(Saved entries)
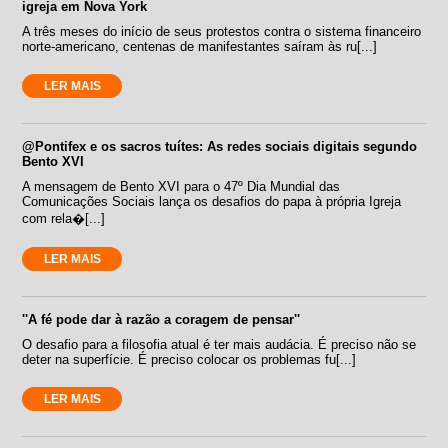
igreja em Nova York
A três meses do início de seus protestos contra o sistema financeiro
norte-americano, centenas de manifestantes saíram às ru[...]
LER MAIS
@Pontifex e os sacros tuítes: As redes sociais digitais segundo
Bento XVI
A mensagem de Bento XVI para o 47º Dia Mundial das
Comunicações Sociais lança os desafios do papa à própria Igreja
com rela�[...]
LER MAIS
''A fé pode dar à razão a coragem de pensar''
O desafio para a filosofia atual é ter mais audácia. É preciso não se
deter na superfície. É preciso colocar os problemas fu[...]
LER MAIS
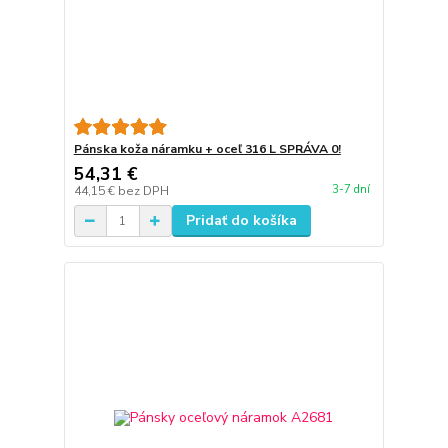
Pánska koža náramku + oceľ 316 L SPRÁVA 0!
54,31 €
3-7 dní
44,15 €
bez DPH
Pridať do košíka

## What this task involves:
All lines from the one containing "com rela�[...]" through the final line of the entries above must be restated word for word, pictures excluded.

## Solved exercise:
com rela�[...]
LER MAIS
''A fé pode dar à razão a coragem de pensar''
O desafio para a filosofia atual é ter mais audácia. É preciso não se
deter na superfície. É preciso colocar os problemas fu[...]
LER MAIS
Pánska koža náramku + oceľ 316 L SPRÁVA 0!
54,31 €
3-7 dní
44,15 €
bez DPH
Pridať do košíka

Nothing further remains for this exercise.